::: Data to examine :::
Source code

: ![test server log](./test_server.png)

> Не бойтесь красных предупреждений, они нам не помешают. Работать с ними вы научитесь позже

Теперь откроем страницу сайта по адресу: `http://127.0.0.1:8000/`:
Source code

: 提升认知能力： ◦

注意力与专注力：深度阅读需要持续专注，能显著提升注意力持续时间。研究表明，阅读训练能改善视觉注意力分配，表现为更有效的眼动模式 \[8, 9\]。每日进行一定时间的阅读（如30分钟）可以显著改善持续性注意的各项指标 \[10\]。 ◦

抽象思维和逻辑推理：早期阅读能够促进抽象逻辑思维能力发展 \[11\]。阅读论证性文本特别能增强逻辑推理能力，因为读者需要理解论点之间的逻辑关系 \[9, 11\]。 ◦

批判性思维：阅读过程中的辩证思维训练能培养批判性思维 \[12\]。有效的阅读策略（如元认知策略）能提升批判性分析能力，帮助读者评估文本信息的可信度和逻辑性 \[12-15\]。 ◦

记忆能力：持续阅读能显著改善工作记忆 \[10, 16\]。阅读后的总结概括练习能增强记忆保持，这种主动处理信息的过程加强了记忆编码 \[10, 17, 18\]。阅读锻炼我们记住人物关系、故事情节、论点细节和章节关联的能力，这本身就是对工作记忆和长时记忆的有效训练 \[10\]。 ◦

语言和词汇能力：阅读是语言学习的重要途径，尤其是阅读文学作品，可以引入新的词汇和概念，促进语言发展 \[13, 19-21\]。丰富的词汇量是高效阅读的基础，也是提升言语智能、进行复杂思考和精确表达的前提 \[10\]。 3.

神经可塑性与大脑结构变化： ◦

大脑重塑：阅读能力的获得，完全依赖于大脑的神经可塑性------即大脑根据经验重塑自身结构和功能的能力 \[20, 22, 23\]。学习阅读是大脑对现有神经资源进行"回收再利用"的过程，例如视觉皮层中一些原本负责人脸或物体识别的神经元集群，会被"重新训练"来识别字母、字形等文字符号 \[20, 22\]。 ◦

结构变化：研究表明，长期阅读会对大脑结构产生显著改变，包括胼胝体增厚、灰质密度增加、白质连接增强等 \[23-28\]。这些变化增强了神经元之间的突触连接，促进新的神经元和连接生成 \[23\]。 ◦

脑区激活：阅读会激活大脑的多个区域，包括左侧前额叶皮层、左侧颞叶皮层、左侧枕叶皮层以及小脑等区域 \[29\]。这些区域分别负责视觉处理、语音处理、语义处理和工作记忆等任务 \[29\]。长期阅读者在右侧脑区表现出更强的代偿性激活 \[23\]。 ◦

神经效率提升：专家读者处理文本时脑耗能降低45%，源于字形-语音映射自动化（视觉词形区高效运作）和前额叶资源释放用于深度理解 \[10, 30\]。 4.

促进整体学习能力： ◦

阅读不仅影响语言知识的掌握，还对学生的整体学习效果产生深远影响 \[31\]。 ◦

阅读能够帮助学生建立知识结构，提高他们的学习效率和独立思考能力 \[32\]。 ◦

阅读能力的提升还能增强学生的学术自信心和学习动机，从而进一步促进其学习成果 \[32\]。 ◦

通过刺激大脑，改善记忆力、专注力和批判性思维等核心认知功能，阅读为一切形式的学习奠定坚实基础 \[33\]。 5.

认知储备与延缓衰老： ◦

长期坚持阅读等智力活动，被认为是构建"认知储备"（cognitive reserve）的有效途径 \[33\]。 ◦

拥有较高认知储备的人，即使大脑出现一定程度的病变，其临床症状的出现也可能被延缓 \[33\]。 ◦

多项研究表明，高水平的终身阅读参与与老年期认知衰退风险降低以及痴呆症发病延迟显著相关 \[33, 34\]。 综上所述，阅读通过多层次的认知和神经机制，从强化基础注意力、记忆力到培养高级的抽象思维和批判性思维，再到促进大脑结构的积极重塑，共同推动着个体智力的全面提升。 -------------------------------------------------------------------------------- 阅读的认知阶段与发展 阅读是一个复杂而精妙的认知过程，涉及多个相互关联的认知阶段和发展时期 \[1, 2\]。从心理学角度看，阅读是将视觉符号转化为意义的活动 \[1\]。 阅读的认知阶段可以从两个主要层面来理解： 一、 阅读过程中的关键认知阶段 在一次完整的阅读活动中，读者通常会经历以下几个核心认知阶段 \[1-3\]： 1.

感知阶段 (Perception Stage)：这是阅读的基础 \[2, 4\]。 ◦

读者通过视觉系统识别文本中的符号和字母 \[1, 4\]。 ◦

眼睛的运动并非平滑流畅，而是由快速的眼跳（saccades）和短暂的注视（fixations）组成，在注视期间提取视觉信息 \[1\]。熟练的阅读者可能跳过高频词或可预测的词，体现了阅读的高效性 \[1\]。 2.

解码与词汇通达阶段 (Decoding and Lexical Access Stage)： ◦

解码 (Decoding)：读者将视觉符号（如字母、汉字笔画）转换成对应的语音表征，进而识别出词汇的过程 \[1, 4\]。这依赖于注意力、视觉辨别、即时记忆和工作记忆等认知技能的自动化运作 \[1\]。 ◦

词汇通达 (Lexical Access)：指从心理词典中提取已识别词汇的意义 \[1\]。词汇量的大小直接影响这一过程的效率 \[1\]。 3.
:::
Rewrite all of the lines, putting "Source text" wherever "Source code" appears and leaving everything else unchanged.

> **The completed task**
Source text

: ![test server log](./test_server.png)

> Не бойтесь красных предупреждений, они нам не помешают. Работать с ними вы научитесь позже

Теперь откроем страницу сайта по адресу: `http://127.0.0.1:8000/`:
Source text

: 提升认知能力： ◦

注意力与专注力：深度阅读需要持续专注，能显著提升注意力持续时间。研究表明，阅读训练能改善视觉注意力分配，表现为更有效的眼动模式 \[8, 9\]。每日进行一定时间的阅读（如30分钟）可以显著改善持续性注意的各项指标 \[10\]。 ◦

抽象思维和逻辑推理：早期阅读能够促进抽象逻辑思维能力发展 \[11\]。阅读论证性文本特别能增强逻辑推理能力，因为读者需要理解论点之间的逻辑关系 \[9, 11\]。 ◦

批判性思维：阅读过程中的辩证思维训练能培养批判性思维 \[12\]。有效的阅读策略（如元认知策略）能提升批判性分析能力，帮助读者评估文本信息的可信度和逻辑性 \[12-15\]。 ◦

记忆能力：持续阅读能显著改善工作记忆 \[10, 16\]。阅读后的总结概括练习能增强记忆保持，这种主动处理信息的过程加强了记忆编码 \[10, 17, 18\]。阅读锻炼我们记住人物关系、故事情节、论点细节和章节关联的能力，这本身就是对工作记忆和长时记忆的有效训练 \[10\]。 ◦

语言和词汇能力：阅读是语言学习的重要途径，尤其是阅读文学作品，可以引入新的词汇和概念，促进语言发展 \[13, 19-21\]。丰富的词汇量是高效阅读的基础，也是提升言语智能、进行复杂思考和精确表达的前提 \[10\]。 3.

神经可塑性与大脑结构变化： ◦

大脑重塑：阅读能力的获得，完全依赖于大脑的神经可塑性------即大脑根据经验重塑自身结构和功能的能力 \[20, 22, 23\]。学习阅读是大脑对现有神经资源进行"回收再利用"的过程，例如视觉皮层中一些原本负责人脸或物体识别的神经元集群，会被"重新训练"来识别字母、字形等文字符号 \[20, 22\]。 ◦

结构变化：研究表明，长期阅读会对大脑结构产生显著改变，包括胼胝体增厚、灰质密度增加、白质连接增强等 \[23-28\]。这些变化增强了神经元之间的突触连接，促进新的神经元和连接生成 \[23\]。 ◦

脑区激活：阅读会激活大脑的多个区域，包括左侧前额叶皮层、左侧颞叶皮层、左侧枕叶皮层以及小脑等区域 \[29\]。这些区域分别负责视觉处理、语音处理、语义处理和工作记忆等任务 \[29\]。长期阅读者在右侧脑区表现出更强的代偿性激活 \[23\]。 ◦

神经效率提升：专家读者处理文本时脑耗能降低45%，源于字形-语音映射自动化（视觉词形区高效运作）和前额叶资源释放用于深度理解 \[10, 30\]。 4.

促进整体学习能力： ◦

阅读不仅影响语言知识的掌握，还对学生的整体学习效果产生深远影响 \[31\]。 ◦

阅读能够帮助学生建立知识结构，提高他们的学习效率和独立思考能力 \[32\]。 ◦

阅读能力的提升还能增强学生的学术自信心和学习动机，从而进一步促进其学习成果 \[32\]。 ◦

通过刺激大脑，改善记忆力、专注力和批判性思维等核心认知功能，阅读为一切形式的学习奠定坚实基础 \[33\]。 5.

认知储备与延缓衰老： ◦

长期坚持阅读等智力活动，被认为是构建"认知储备"（cognitive reserve）的有效途径 \[33\]。 ◦

拥有较高认知储备的人，即使大脑出现一定程度的病变，其临床症状的出现也可能被延缓 \[33\]。 ◦

多项研究表明，高水平的终身阅读参与与老年期认知衰退风险降低以及痴呆症发病延迟显著相关 \[33, 34\]。 综上所述，阅读通过多层次的认知和神经机制，从强化基础注意力、记忆力到培养高级的抽象思维和批判性思维，再到促进大脑结构的积极重塑，共同推动着个体智力的全面提升。 -------------------------------------------------------------------------------- 阅读的认知阶段与发展 阅读是一个复杂而精妙的认知过程，涉及多个相互关联的认知阶段和发展时期 \[1, 2\]。从心理学角度看，阅读是将视觉符号转化为意义的活动 \[1\]。 阅读的认知阶段可以从两个主要层面来理解： 一、 阅读过程中的关键认知阶段 在一次完整的阅读活动中，读者通常会经历以下几个核心认知阶段 \[1-3\]： 1.

感知阶段 (Perception Stage)：这是阅读的基础 \[2, 4\]。 ◦

读者通过视觉系统识别文本中的符号和字母 \[1, 4\]。 ◦

眼睛的运动并非平滑流畅，而是由快速的眼跳（saccades）和短暂的注视（fixations）组成，在注视期间提取视觉信息 \[1\]。熟练的阅读者可能跳过高频词或可预测的词，体现了阅读的高效性 \[1\]。 2.

解码与词汇通达阶段 (Decoding and Lexical Access Stage)： ◦

解码 (Decoding)：读者将视觉符号（如字母、汉字笔画）转换成对应的语音表征，进而识别出词汇的过程 \[1, 4\]。这依赖于注意力、视觉辨别、即时记忆和工作记忆等认知技能的自动化运作 \[1\]。 ◦

词汇通达 (Lexical Access)：指从心理词典中提取已识别词汇的意义 \[1\]。词汇量的大小直接影响这一过程的效率 \[1\]。 3.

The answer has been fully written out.